Re: [Postgres-xc-general] modifying values at the datanode

SourceForge Headquarters 1320 Columbia Street Suite 310 San Diego, CA 92101 +1 (858) 422-6466

Hi Michael,

 Sure. I am using pgxc v.1.
For the query explain verbose update person set intervened = 84 from d1_sum
WHERE person.pid=d1_sum.pid;

Query Plan:

 Update on public.person  (cost=0.00..0.00 rows=1000 width=24)
   Node/s: datanode1
   Node expr: person.pid
   Remote query: UPDATE ONLY public.person SET intervened = $3 WHERE
((person.ctid = $4) AND (person.xc_node_id = $5))
   ->  Data Node Scan on "_REMOTE_TABLE_QUERY_"  (cost=0.00..0.00 rows=1000
width=24)
         Output: person.pid, person.persons, 84, person.pid, person.ctid,
person.xc_node_id, d1_sum.ctid
         Node/s: datanode1
         Remote query: SELECT l.a_1, l.a_2, l.a_3, l.a_4, r.a_1 FROM
((SELECT person.pid, person.persons, person.ctid, person.xc_node_i
d FROM ONLY public.person WHERE true) l(a_1, a_2, a_3, a_4) JOIN (SELECT
d1_sum.ctid, d1_sum.pid FROM ONLY public.d1_sum WHERE true) r(
a_1, a_2) ON (true)) WHERE (l.a_1 = r.a_2)
(8 rows)

For the second style

explain verbose update person set intervened = 84 where person.pid =
(select d1_sum.pid from d1_sum,person WHERE person.pid=d1_sum.pid);

 Update on public.person  (cost=0.00..0.00 rows=1000 width=18)
   Node/s: datanode1
   Node expr: public.person.pid
   Remote query: UPDATE ONLY public.person SET intervened = $3 WHERE
((person.ctid = $4) AND (person.xc_node_id = $5))
   InitPlan 1 (returns $0)
     ->  Data Node Scan on "_REMOTE_TABLE_QUERY_"  (cost=0.00..0.00
rows=1000 width=4)
           Output: d1_sum.pid
           Node/s: datanode1
           Remote query: SELECT l.a_1 FROM ((SELECT d1_sum.pid FROM ONLY
public.d1_sum WHERE true) l(a_1) JOIN (SELECT person.pid FROM
ONLY public.person WHERE true) r(a_1) ON (true)) WHERE (l.a_1 = r.a_1)
   ->  Data Node Scan on person "_REMOTE_TABLE_QUERY_"  (cost=0.00..0.00
rows=1000 width=18)
         Output: public.person.pid, public.person.persons, 84,
public.person.pid, public.person.ctid, public.person.xc_node_id
         Node/s: datanode1
         Remote query: SELECT pid, persons, ctid, xc_node_id FROM ONLY
public.person WHERE true
         Coordinator quals: (public.person.pid = $0)

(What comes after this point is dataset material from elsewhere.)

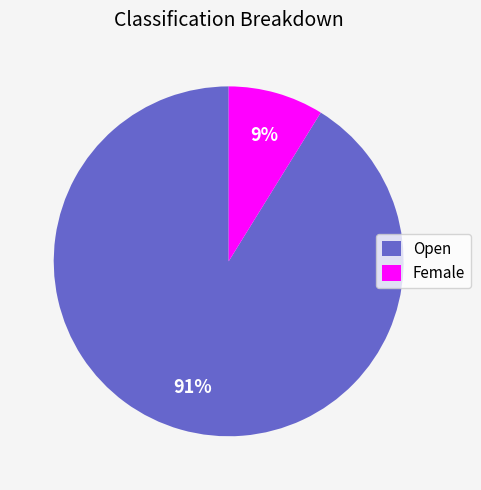

How many slices are in this pie chart?

2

In both the scenarios the planner breaks it into two parts: update and
join. The results of join is pulled up at the coordinator and then shipped
one by one for update.

Thanks for taking a look.

-Sandeep

On Sat, Oct 5, 2013 at 10:26 AM, Michael Paquier
<mic...@gm...>wrote:

> On Sat, Oct 5, 2013 at 11:14 PM, Sandeep Gupta <gup...@gm...>
> wrote:
> > Thanks Michael. I understand. The only issue is that we have an update
> > query as
> >
> > update T set T.a = -1 from A where A.x = T.x
> >
> >
> > Both A and T and distributed by x column. The problem is that coordinator
> > first does the join and then
> > calls update several times at each datanode. This is turning out to be
> too
> > slow. Would have
> > been better if the entire query was shipped to the datanodes.
> Hum?! Logically, I would imagine that if A and T are distributed by x
> this WHERE clause should be pushed down as the SET clause is a
> constant. However perhaps UPDATE FROM does not have an explicit
> support... Could you provide the version number and an EXPLAIN VERBOSE
> output?
>
> What if you put the where join in a subquery or a WITH clause? Like
> that for example:
> update T set T.a = -1 where A.x = (select A.x from A,T where A.x = T.x);
> --
> Michael
>